• _QUOTED PASSAGE_
TDE for Oracle Database

Introduction

Transparent Data Encryption (TDE) is a security feature provided by Oracle Database that enables the encryption of sensitive data stored within tables and tablespaces. While Oracle Database employs authentication, authorization, and auditing mechanisms to secure data during access and usage within the database, it does not inherently protect the data stored in the operating system files. These files, which contain the actual data, can be vulnerable to unauthorized access. To mitigate this risk, Akeyless offers integration with TDE, enabling the encryption of data at the storage level. This ensures that even if an unauthorized user gains access to the data files, the data remains unreadable, thereby enhancing overall data security.

Oracle Database Integration Configuration

To ensure compatibility, Oracle Database must be on an supported version. The supported Oracle Database versions for PKCS#11 integration with Transparent Data Encryption (TDE) are as follows:

  • 11g Release 2 (11.2)
  • 12c: Including both 12c Release 1 (12.1) and 12c Release 2 (12.2)
  • 18c
  • 19c
  • 21c
  • 23c

Key Concepts of TDE

TDE Table Key: A TDE Table Key is a unique encryption key associated with a specific table that has columns marked for encryption. Each table that requires encryption will have its own TDE Table Key. This key is responsible for encrypting the data in the specified columns of the table. However, to further secure the TDE Table Key itself, it is encrypted by the TDE master encryption key. This two-tier encryption mechanism adds an additional layer of security by ensuring that the table-specific encryption key cannot be easily compromised.

• _MATERIALS PROVIDED_
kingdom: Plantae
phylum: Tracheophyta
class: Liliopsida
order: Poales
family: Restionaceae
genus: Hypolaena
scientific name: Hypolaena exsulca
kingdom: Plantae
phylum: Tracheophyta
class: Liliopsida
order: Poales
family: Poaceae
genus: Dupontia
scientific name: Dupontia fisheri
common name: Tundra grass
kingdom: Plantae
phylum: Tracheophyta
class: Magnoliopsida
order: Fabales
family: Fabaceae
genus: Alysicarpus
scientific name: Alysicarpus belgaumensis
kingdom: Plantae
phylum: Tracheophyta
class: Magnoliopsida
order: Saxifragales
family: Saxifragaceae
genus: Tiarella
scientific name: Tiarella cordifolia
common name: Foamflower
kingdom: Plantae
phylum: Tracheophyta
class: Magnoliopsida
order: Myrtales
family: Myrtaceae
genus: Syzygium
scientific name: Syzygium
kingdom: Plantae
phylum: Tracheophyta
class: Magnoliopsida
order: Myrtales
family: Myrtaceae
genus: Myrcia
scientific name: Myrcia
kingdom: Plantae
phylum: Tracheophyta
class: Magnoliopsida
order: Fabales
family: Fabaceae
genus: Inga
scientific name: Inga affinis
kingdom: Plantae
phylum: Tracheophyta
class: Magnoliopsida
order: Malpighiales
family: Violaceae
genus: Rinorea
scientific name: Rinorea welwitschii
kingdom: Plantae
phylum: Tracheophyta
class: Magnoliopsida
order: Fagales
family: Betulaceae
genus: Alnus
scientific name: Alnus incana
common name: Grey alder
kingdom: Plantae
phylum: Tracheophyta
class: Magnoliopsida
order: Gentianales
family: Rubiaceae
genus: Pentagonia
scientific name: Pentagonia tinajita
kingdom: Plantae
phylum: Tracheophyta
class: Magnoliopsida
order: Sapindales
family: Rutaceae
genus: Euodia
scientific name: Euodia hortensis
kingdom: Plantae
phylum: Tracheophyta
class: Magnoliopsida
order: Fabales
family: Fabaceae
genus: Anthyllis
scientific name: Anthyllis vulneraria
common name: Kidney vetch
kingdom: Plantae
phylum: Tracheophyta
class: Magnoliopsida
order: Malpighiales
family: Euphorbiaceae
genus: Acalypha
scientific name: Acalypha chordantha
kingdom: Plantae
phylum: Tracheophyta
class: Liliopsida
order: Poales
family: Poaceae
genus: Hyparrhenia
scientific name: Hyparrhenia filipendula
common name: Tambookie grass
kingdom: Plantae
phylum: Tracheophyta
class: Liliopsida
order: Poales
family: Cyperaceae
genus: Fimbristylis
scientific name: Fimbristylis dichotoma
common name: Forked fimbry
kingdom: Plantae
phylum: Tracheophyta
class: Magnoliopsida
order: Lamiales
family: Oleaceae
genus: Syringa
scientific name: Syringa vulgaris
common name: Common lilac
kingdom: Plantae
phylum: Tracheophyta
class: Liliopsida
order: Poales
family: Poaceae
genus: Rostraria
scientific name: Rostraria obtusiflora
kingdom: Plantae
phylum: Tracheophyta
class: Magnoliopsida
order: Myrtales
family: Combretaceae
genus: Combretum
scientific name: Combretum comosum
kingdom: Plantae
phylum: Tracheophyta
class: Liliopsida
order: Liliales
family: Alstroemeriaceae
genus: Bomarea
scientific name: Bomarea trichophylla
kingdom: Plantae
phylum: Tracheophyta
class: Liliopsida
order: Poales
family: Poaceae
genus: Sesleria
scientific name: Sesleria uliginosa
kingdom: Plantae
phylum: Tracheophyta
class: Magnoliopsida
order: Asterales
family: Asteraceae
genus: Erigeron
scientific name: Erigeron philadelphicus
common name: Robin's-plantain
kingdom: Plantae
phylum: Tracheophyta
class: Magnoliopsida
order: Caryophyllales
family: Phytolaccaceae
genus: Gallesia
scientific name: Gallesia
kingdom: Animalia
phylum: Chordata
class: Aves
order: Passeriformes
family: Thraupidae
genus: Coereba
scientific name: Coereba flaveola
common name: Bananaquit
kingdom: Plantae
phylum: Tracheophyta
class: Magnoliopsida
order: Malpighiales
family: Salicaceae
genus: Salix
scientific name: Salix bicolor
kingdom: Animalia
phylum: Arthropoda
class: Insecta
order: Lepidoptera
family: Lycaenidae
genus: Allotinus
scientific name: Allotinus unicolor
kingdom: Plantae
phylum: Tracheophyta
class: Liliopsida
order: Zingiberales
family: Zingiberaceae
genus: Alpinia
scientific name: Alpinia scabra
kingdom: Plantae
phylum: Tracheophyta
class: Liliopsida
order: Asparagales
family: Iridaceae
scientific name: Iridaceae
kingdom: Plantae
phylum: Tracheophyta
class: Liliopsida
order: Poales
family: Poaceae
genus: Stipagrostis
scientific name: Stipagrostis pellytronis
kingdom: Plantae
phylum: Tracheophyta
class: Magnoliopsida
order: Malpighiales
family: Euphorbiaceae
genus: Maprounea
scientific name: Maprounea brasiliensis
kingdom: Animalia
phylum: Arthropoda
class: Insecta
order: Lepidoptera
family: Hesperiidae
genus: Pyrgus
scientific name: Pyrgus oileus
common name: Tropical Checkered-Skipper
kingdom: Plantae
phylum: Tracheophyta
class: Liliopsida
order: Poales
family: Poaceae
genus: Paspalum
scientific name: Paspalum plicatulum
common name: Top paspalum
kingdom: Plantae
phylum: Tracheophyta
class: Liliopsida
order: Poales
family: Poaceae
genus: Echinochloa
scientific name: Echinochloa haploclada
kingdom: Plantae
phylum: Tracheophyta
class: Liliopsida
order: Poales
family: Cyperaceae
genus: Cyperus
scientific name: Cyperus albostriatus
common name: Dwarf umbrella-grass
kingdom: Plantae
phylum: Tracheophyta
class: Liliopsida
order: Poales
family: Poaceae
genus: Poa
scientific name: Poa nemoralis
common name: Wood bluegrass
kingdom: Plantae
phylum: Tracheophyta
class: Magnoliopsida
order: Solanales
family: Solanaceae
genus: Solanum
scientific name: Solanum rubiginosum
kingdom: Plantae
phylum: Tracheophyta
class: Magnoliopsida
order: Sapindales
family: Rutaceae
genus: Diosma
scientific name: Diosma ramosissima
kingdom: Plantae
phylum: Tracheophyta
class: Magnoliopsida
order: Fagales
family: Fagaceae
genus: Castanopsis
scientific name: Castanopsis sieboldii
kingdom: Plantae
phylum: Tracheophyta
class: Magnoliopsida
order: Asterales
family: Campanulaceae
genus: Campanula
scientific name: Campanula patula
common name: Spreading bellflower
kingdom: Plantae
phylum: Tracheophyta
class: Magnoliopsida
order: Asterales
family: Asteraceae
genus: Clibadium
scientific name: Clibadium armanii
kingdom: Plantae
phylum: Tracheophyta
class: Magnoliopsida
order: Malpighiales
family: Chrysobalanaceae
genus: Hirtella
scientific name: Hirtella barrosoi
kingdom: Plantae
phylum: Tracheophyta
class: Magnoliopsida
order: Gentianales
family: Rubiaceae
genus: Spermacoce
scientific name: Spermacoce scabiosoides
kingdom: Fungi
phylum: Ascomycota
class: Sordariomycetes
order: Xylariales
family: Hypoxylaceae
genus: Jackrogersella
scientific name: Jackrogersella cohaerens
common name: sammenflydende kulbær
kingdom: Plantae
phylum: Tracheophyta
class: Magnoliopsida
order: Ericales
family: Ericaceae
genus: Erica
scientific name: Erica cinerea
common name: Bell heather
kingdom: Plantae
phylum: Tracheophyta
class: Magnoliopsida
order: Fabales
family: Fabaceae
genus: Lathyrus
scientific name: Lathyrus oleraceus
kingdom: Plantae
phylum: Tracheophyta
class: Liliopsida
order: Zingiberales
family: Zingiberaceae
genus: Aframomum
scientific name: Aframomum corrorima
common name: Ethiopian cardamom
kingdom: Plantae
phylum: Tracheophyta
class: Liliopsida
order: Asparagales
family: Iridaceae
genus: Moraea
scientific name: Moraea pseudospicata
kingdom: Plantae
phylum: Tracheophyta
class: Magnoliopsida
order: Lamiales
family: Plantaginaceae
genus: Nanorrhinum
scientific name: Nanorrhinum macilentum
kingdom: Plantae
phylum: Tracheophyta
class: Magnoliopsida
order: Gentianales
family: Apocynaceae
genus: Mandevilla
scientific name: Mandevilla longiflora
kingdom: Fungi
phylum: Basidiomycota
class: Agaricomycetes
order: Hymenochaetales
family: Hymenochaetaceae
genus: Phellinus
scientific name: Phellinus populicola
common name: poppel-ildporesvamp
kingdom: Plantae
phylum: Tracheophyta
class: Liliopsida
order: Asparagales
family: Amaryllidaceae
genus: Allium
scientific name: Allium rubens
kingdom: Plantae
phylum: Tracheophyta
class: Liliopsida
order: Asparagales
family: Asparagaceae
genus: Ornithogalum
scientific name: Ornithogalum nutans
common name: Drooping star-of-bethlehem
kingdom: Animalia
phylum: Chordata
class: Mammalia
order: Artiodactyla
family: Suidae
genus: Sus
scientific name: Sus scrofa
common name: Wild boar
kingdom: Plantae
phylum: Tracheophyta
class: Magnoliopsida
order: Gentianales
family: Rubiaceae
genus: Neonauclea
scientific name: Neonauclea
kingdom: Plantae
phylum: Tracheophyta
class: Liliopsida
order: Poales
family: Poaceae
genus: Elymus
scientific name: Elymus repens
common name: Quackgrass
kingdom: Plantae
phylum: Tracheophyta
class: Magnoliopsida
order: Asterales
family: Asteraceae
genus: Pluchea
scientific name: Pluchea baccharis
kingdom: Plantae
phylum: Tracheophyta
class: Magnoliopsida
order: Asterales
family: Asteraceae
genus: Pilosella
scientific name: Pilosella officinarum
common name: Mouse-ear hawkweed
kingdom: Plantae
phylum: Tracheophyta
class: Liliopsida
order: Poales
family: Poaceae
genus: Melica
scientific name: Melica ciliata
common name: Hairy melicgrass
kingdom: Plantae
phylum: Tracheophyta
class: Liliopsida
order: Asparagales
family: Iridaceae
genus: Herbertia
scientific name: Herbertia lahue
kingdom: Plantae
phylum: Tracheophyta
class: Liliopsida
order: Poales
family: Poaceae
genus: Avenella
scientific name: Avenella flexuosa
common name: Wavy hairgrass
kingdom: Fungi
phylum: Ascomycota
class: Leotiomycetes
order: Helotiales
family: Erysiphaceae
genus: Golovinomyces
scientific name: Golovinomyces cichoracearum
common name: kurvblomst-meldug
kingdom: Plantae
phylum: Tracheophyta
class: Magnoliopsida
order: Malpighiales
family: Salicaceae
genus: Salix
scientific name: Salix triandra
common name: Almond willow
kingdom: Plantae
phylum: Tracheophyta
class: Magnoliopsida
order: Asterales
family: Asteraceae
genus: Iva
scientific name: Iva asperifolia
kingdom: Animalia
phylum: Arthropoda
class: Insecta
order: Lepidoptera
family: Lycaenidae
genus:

• _TO BE DONE_
• a. According to the page on TDE for Oracle Database, what encrypts the TDE Table Key?
• b. Turn the listing into a JSON list of strings, one string per line, leaving out blank lines. Begin at the first line of the listing and stop after the line that contains "genus: Alysicarpus".

• _SOLUTIONS BELOW_
• a. The TDE master encryption key encrypts it.

• b.
[
  "kingdom: Plantae",
  "phylum: Tracheophyta",
  "class: Liliopsida",
  "order: Poales",
  "family: Restionaceae",
  "genus: Hypolaena",
  "scientific name: Hypolaena exsulca",
  "kingdom: Plantae",
  "phylum: Tracheophyta",
  "class: Liliopsida",
  "order: Poales",
  "family: Poaceae",
  "genus: Dupontia",
  "scientific name: Dupontia fisheri",
  "common name: Tundra grass",
  "kingdom: Plantae",
  "phylum: Tracheophyta",
  "class: Magnoliopsida",
  "order: Fabales",
  "family: Fabaceae",
  "genus: Alysicarpus"
]